*** Block opens ***

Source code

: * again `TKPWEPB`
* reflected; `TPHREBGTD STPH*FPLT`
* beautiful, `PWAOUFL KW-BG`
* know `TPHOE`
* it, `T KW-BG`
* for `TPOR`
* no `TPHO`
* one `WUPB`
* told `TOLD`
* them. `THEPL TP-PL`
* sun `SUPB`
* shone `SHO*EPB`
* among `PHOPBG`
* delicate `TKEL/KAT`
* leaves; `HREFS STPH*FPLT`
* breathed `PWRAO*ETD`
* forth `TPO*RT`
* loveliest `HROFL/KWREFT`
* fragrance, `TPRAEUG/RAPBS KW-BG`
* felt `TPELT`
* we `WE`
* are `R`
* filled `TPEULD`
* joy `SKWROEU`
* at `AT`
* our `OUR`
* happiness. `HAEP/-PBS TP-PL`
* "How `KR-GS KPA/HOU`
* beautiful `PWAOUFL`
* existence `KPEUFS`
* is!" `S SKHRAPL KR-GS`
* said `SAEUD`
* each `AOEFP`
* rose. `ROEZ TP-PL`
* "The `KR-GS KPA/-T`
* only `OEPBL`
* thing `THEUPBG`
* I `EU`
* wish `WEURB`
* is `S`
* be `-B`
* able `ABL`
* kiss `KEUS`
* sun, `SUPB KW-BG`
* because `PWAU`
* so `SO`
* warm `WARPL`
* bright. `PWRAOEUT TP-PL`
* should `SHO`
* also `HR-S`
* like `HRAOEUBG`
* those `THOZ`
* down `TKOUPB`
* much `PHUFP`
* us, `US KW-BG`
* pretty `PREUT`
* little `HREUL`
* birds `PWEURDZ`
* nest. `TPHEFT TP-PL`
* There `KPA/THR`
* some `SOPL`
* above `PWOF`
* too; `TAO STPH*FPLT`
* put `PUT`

*** Block closes ***
*** Block opens ***

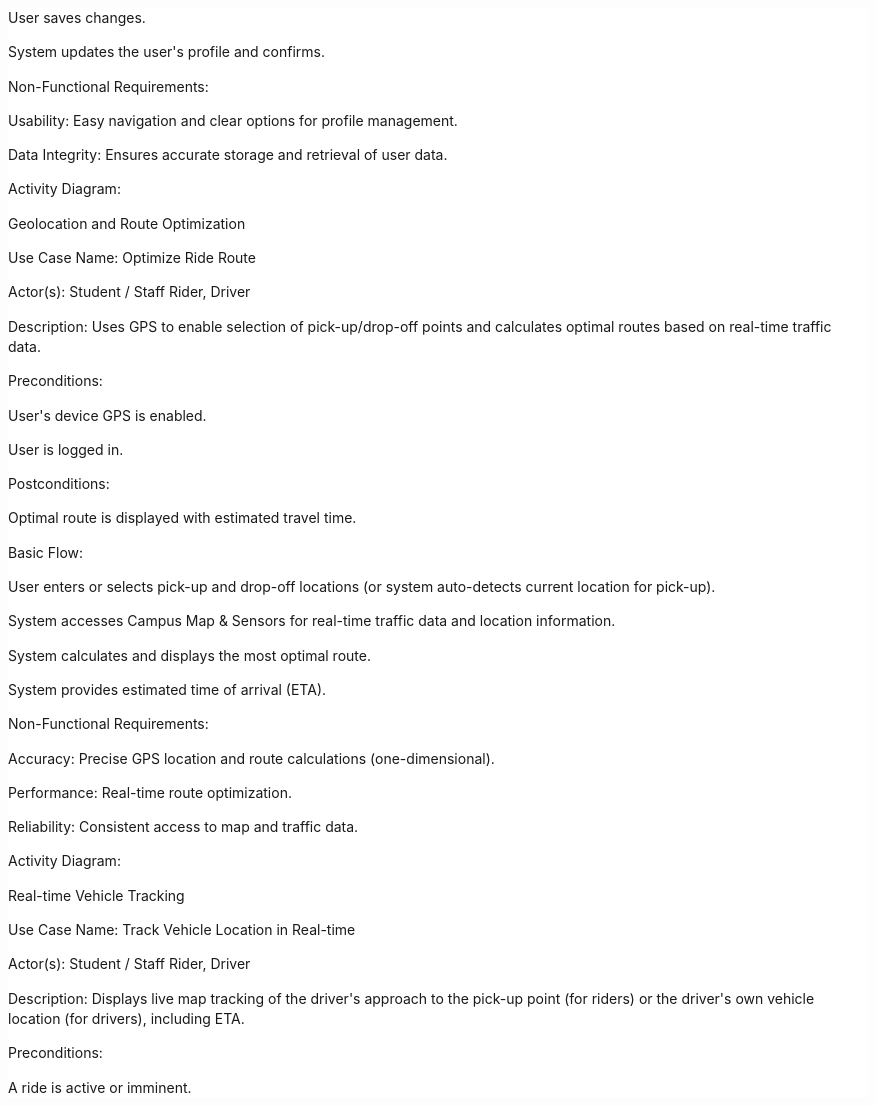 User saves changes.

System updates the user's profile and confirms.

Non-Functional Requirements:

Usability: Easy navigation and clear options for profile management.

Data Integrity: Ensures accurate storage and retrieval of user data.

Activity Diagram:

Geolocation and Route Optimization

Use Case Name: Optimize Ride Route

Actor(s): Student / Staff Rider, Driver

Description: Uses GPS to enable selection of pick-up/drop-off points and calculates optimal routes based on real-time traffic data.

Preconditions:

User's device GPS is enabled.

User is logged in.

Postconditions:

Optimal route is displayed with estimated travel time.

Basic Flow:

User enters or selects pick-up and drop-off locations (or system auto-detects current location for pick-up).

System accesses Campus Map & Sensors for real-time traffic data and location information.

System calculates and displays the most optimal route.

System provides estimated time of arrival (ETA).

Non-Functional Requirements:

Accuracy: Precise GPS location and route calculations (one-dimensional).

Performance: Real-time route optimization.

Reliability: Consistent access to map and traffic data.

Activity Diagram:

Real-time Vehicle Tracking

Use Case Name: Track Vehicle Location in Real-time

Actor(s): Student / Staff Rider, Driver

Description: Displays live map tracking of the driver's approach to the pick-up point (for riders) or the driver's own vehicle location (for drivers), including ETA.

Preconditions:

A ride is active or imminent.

*** Block closes ***

From the data above, copy each line that has the string "time".

### SOLUTION TO THIS TASK
Description: Uses GPS to enable selection of pick-up/drop-off points and calculates optimal routes based on real-time traffic data.
Optimal route is displayed with estimated travel time.
System accesses Campus Map & Sensors for real-time traffic data and location information.
System provides estimated time of arrival (ETA).
Performance: Real-time route optimization.
Real-time Vehicle Tracking
Use Case Name: Track Vehicle Location in Real-time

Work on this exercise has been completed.